The town of Gordes is located in the department of Vaucluse, which in turn is situated in the region called Provence-Alpes-Cote d’Azur. For Americans, a department in France is equivalent to a county. A region is equivalent to a state. Gordes has the honor of being classified as one of les plus beaux villages de France (the most beautiful villages of France), a distinction it shares with another town I blogged about, Les Baux de Provence.

Another characteristic Gordes has in common with Les Baux is that its town is also perched atop a rocky outcropping.

The views from Gordes, just like Les Baux, are also stunning.


Gordes’s history dates all the way back to the Roman Empire. In the 11th century, the castle was built.  During the 17th and 18th centuries, Gordes had an important role in the leather and wool industries, which included weaving and tanning. More recently, in the 20th century, Gordes was an important location for the French Resistance during World War II. In August 1944, the Germans viciously attacked Gordes and bombarded several buildings in the wake of the Allies landing on the coast of Provence.

After we visited the Abbaye de Senanque, we went on to have lunch and explore the small neighboring town of Gordes. The white stone buildings and winding cobblestone alleyways always seemed to bring us back to the main part of town, no matter how hard we tried to get “lost.” I even found the St. James scallop shell marker, which typically means that the site in question is a stop on the popular Camino de Santiago pilgrimage route that is found in northern Spain.




Gordes is home to the most beautiful Romanesque church, originally built in the 12th century. This church was just a vivid mixture of vibrant colors and paintings. In the words of PBS’s beloved artist Bob Ross (who was the subject of the Google Doodle right before Halloween so that should give you incentive to look the man up if you have never heard of him), “It was just a happy little church.”

Uncle Marc didn’t take many pictures in Gordes but as usual, I found a few that I liked. I especially liked the one he took with the blue shutters. Whenever I think of quintessential France, blue shutters always comes to mind.


And that’s a wrap for Gordes! We are getting close to the end of this Provence Diaries series which makes me a little sad because I get to relive my vacation every time I write a post about it. I hope you’ve been enjoying these posts so far!
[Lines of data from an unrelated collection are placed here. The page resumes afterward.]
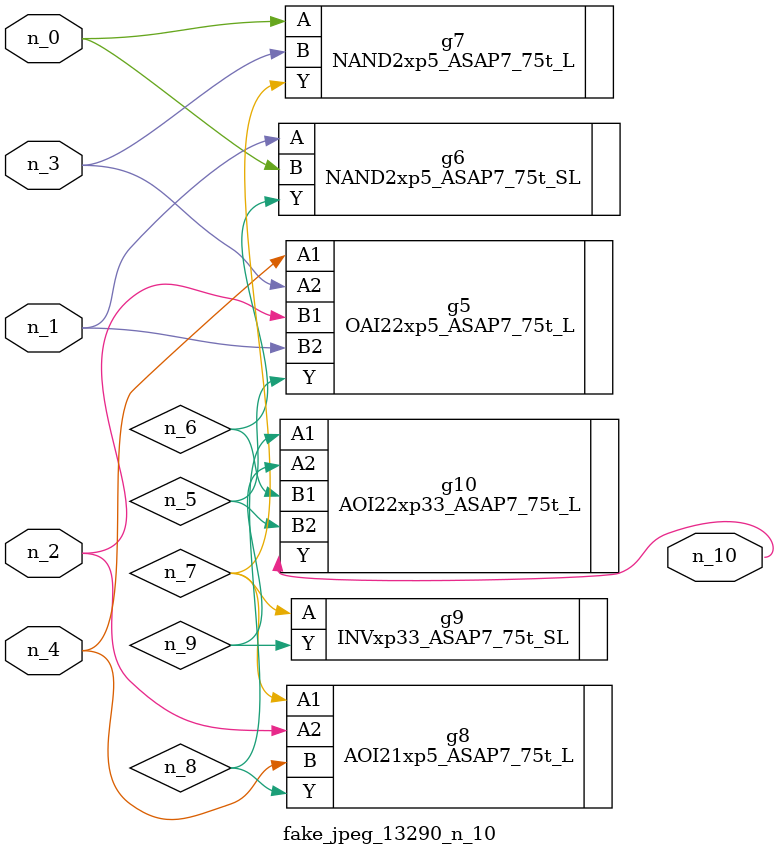
<source format=v>
module fake_jpeg_13290_n_10 (n_3, n_2, n_1, n_0, n_4, n_10);

input n_3;
input n_2;
input n_1;
input n_0;
input n_4;

output n_10;

wire n_8;
wire n_9;
wire n_6;
wire n_5;
wire n_7;

OAI22xp5_ASAP7_75t_L g5 ( 
.A1(n_4),
.A2(n_3),
.B1(n_2),
.B2(n_1),
.Y(n_5)
);

NAND2xp5_ASAP7_75t_SL g6 ( 
.A(n_1),
.B(n_0),
.Y(n_6)
);

NAND2xp5_ASAP7_75t_L g7 ( 
.A(n_0),
.B(n_3),
.Y(n_7)
);

AOI21xp5_ASAP7_75t_L g8 ( 
.A1(n_7),
.A2(n_2),
.B(n_4),
.Y(n_8)
);

AOI22xp33_ASAP7_75t_L g10 ( 
.A1(n_8),
.A2(n_9),
.B1(n_6),
.B2(n_5),
.Y(n_10)
);

INVxp33_ASAP7_75t_SL g9 ( 
.A(n_7),
.Y(n_9)
);


endmodule
</source>
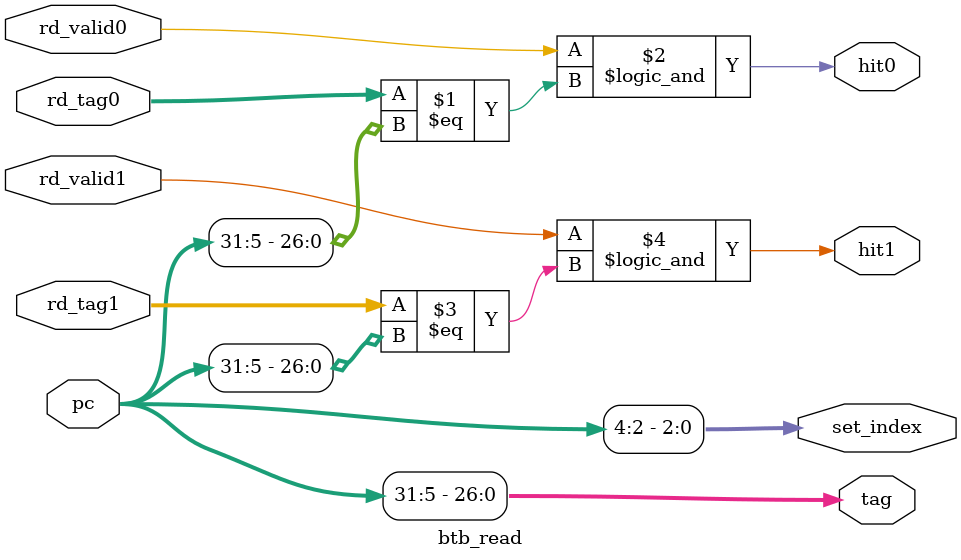
<source format=v>
module btb_read #(
    parameter TAGW = 27
)(
    input  wire [31:0] pc,

    // data from file
    input  wire rd_valid0,
    input  wire [TAGW-1:0] rd_tag0,
    input  wire rd_valid1,
    input  wire [TAGW-1:0] rd_tag1,

    output wire [2:0]  set_index,
    output wire [TAGW-1:0] tag,
    output wire hit0,
    output wire hit1
);
    assign set_index = pc[4:2];
    assign tag       = pc[31:5];

    assign hit0 = rd_valid0 && (rd_tag0 == tag);
    assign hit1 = rd_valid1 && (rd_tag1 == tag);
endmodule


</source>
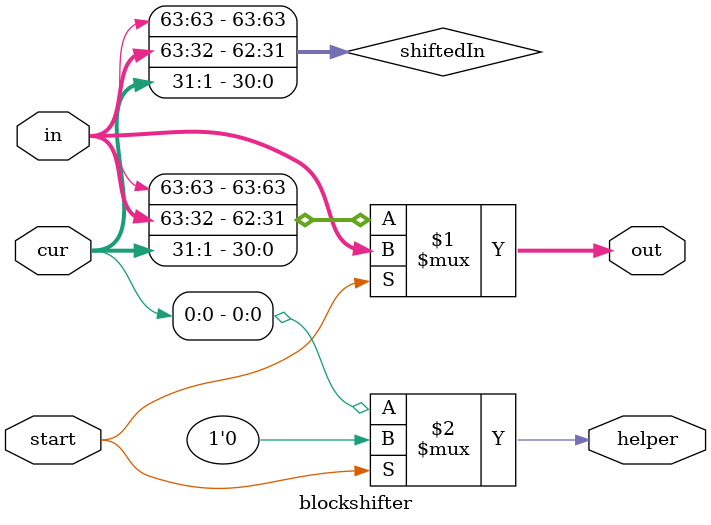
<source format=v>
module blockshifter(in, cur, start, out, helper);
	input [63:0] in, cur;
	input start;
	
	output [63:0] out;
	output helper;
	
	wire [63:0] shiftedIn;

	assign shiftedIn[30:0] = cur[31:1];
	assign shiftedIn[62:31] = in[63:32];
	assign shiftedIn[63] = in[63];
	
	assign out = start ? in : shiftedIn;
	assign helper = start ? 1'b0 : cur[0];
	
endmodule

</source>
And a Hurricane Sandy update: We still do not have power, a week after the hurricane. I’ve been sitting in the library all afternoon because of the heat and the Wifi connection. Most neighborhoods in my town have gotten electricity back. To be fair, I’ve only had to endure this for one day since I was in Boston last week. However, now that it gets dark at 4:30 PM and the temperatures drop into the 30s Farhenheit at night (around 1 degree Celsius), it’s a bit of a pain when you are in a dark house with no heat. I think I piled on about 5 blankets on my bed last night and I wore a sweatshirt. We also do not have any food (apart from soup), since my father had to finally throw out everything in the freezer. My sister showed me pictures of the initial devastation–not going to lie guys, our street looked like a war zone. I don’t think that’s exaggerating!